If you use any of these tools (or any other such tool for managing email) and find them helpful, won’t you leave a comment and let me know your thoughts?

Do You Need a Nature Prescription?WebMD

I am a believer in the calming, peaceful effects of getting outdoors! I recently wrote about this in A Powerful Therapy That EVERYONE Can Take Advantage Of.

It is a fact: getting out in a nature has strong positive effects on mood, stress levels, depression, cognitive abilities, recovery times after surgeries, etc. It appears to be linked to childhood obesity (the more time a child spends outdoors, the less likely he is to be obese), social integration (the more time a child spends outside, the more friends he has), as well as a converse link between spending time outdoors and all kinds of other issues, such as ADHD, Type 2 diabetes, and high blood pressure, to name a few.

But there’s a spiritual component that I don’t read about in these kinds of articles—or at least not the same kind of spiritual component that I find extremely valuable (speaking of… it’s amazing the kinds of things that get labeled “spiritual” these days). The Bible talks plainly about the  connection between Spirit and nature: “The heavens declare the glory of God; the skies proclaim the work of his hands” (Psalm 19:1, NIV).

Getting out into nature just makes me feel more connected to the Creator! And why not? Nature is, after all, his handiwork!

Six Signs that You’ve Developed a Good HabitPick the Brain

It is no secret that I love the subject of building habits. I’ve written about it a time or two myself (such as this post on Building Your Values Into  Habits). Habits can be our best friend (if they’re good habits) or our worst enemies (if they’re bad ones). This article quotes a study that says approximately 45% of our behavior is habitual rather than intentional. I’ve read heftier percentages, too. But the point is, much of our behavior is done without thinking. Things like brushing our teeth, where we put our keys, the route we take to work, etc. are examples of habits/behaviors that we do without giving it second thought.

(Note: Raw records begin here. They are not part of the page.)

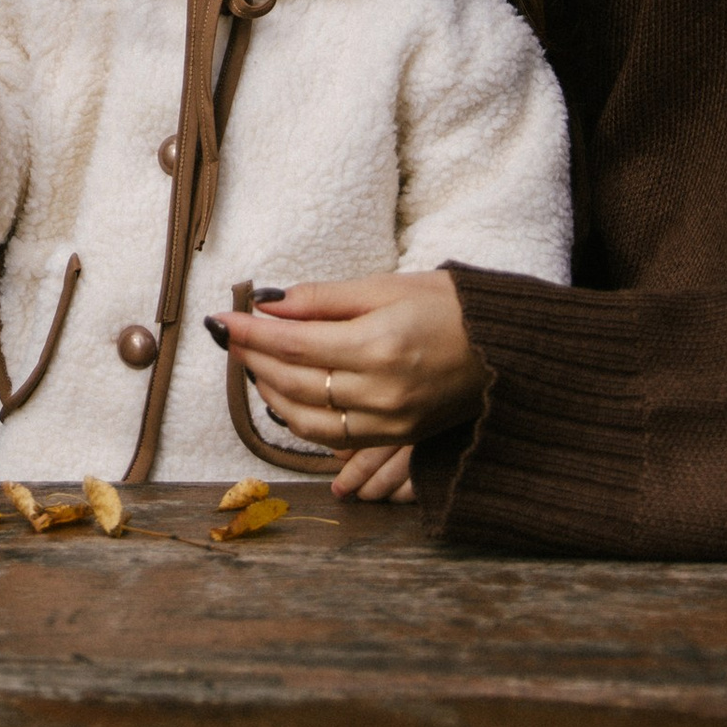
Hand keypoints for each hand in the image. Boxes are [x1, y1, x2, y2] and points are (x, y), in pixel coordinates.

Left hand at [216, 272, 482, 497]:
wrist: (505, 350)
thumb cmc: (448, 307)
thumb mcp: (385, 287)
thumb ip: (323, 299)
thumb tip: (268, 306)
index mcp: (379, 346)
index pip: (294, 345)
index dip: (251, 333)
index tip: (221, 319)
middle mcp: (382, 392)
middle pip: (294, 384)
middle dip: (254, 360)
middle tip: (232, 337)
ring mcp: (389, 422)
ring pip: (306, 421)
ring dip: (270, 393)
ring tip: (253, 364)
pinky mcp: (396, 437)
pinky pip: (332, 439)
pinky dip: (299, 419)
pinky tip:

The beauty of habits is that we can actually choose to build specific ones that will work with us to help us become the person we won’t to be. The author of this article says:

Habits are unfair, superhuman powers. They can make an initially challenging and uncomfortable behavior turn into an automated, enjoyable process. That’s magic.

I love—and agree—with that summation. Are you up for a little super-humanness? What habits would you like to build into your life that would make you a better person?